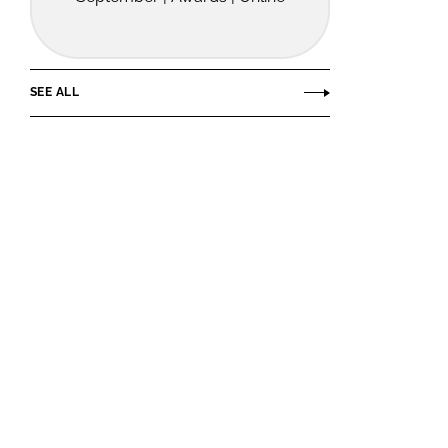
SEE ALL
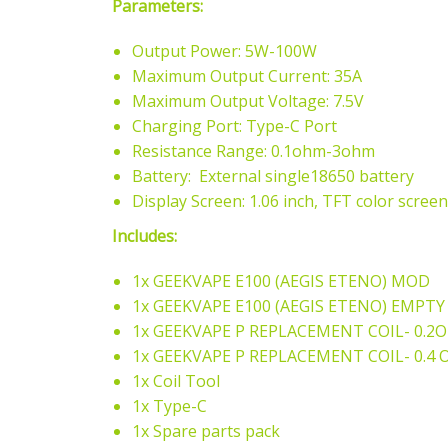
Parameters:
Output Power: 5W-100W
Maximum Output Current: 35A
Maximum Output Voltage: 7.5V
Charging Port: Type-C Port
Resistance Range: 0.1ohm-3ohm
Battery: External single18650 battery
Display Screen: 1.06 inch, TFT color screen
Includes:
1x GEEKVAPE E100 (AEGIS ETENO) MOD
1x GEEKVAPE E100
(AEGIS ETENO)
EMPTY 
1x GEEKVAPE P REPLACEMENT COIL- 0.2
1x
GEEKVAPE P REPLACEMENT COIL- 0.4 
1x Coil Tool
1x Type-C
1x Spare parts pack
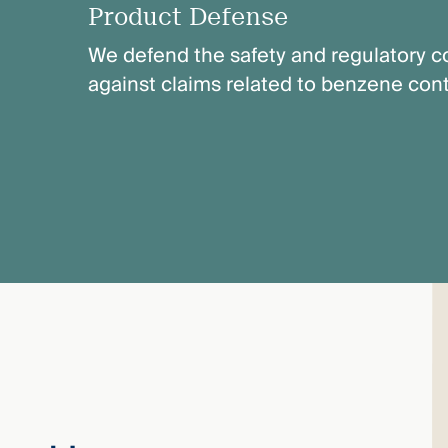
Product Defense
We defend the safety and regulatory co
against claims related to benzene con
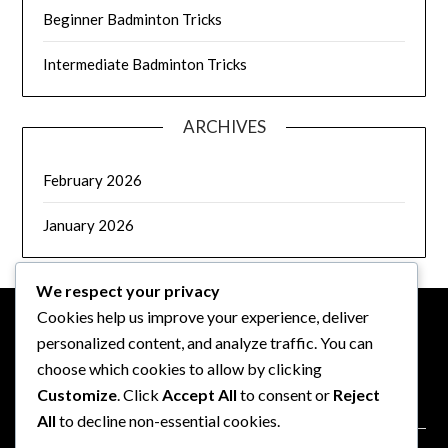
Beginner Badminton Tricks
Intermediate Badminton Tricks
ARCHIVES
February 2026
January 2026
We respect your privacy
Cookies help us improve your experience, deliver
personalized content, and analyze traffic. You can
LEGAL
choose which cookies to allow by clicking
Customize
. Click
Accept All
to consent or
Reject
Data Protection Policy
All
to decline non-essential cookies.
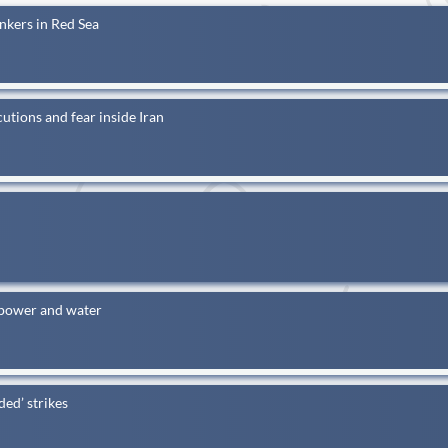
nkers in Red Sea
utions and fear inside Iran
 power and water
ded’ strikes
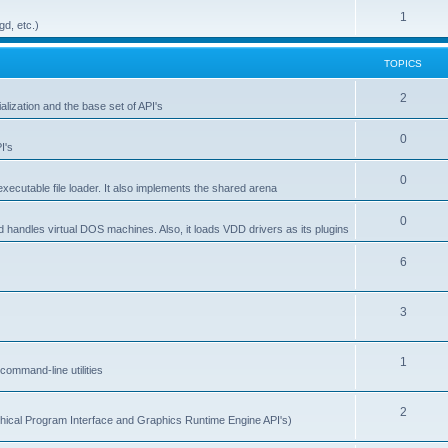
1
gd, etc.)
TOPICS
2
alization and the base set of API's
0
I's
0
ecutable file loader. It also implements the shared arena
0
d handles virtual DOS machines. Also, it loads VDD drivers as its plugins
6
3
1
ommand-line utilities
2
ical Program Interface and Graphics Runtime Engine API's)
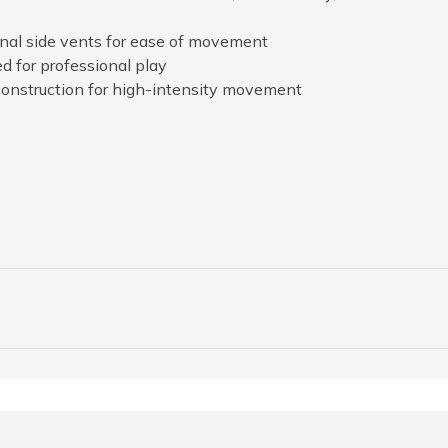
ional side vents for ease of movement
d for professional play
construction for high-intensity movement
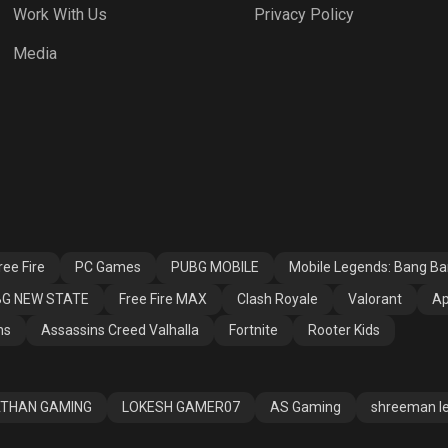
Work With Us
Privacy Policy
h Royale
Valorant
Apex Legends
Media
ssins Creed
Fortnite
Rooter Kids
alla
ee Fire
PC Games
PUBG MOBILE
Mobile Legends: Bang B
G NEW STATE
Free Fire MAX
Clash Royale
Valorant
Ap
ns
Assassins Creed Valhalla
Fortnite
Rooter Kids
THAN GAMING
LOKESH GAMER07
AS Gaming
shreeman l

------------------------

■ **TASK OBJECTIVE**: Copy out the text from all the entries, switching "Privacy Policy" to "Privacy Notice" wherever it appears and leaving everything else as it is. Don't include the pictures in your answer.

■ **COMPLETED EXERCISE**:
SEE ALL
Parameters:
Output Power: 5W-100W
Maximum Output Current: 35A
Maximum Output Voltage: 7.5V
Charging Port: Type-C Port
Resistance Range: 0.1ohm-3ohm
Battery: External single18650 battery
Display Screen: 1.06 inch, TFT color screen
Includes:
1x GEEKVAPE E100 (AEGIS ETENO) MOD
1x GEEKVAPE E100
(AEGIS ETENO)
EMPTY 
1x GEEKVAPE P REPLACEMENT COIL- 0.2
1x
GEEKVAPE P REPLACEMENT COIL- 0.4 
1x Coil Tool
1x Type-C
1x Spare parts pack
Product Defense
We defend the safety and regulatory co
against claims related to benzene con
Beginner Badminton Tricks
Intermediate Badminton Tricks
ARCHIVES
February 2026
January 2026
We respect your privacy
Cookies help us improve your experience, deliver
personalized content, and analyze traffic. You can
LEGAL
choose which cookies to allow by clicking
Customize
. Click
Accept All
to consent or
Reject
Data Protection Policy
All
to decline non-essential cookies.
nkers in Red Sea
utions and fear inside Iran
 power and water
ded’ strikes
1
gd, etc.)
TOPICS
2
alization and the base set of API's
0
I's
0
ecutable file loader. It also implements the shared arena
0
d handles virtual DOS machines. Also, it loads VDD drivers as its plugins
6
3
1
ommand-line utilities
2
ical Program Interface and Graphics Runtime Engine API's)
ional side vents for ease of movement
d for professional play
construction for high-intensity movement
Work With Us
Privacy Notice
h Royale
Valorant
Apex Legends
Media
ssins Creed
Fortnite
Rooter Kids
alla
ee Fire
PC Games
PUBG MOBILE
Mobile Legends: Bang B
G NEW STATE
Free Fire MAX
Clash Royale
Valorant
Ap
ns
Assassins Creed Valhalla
Fortnite
Rooter Kids
THAN GAMING
LOKESH GAMER07
AS Gaming
shreeman l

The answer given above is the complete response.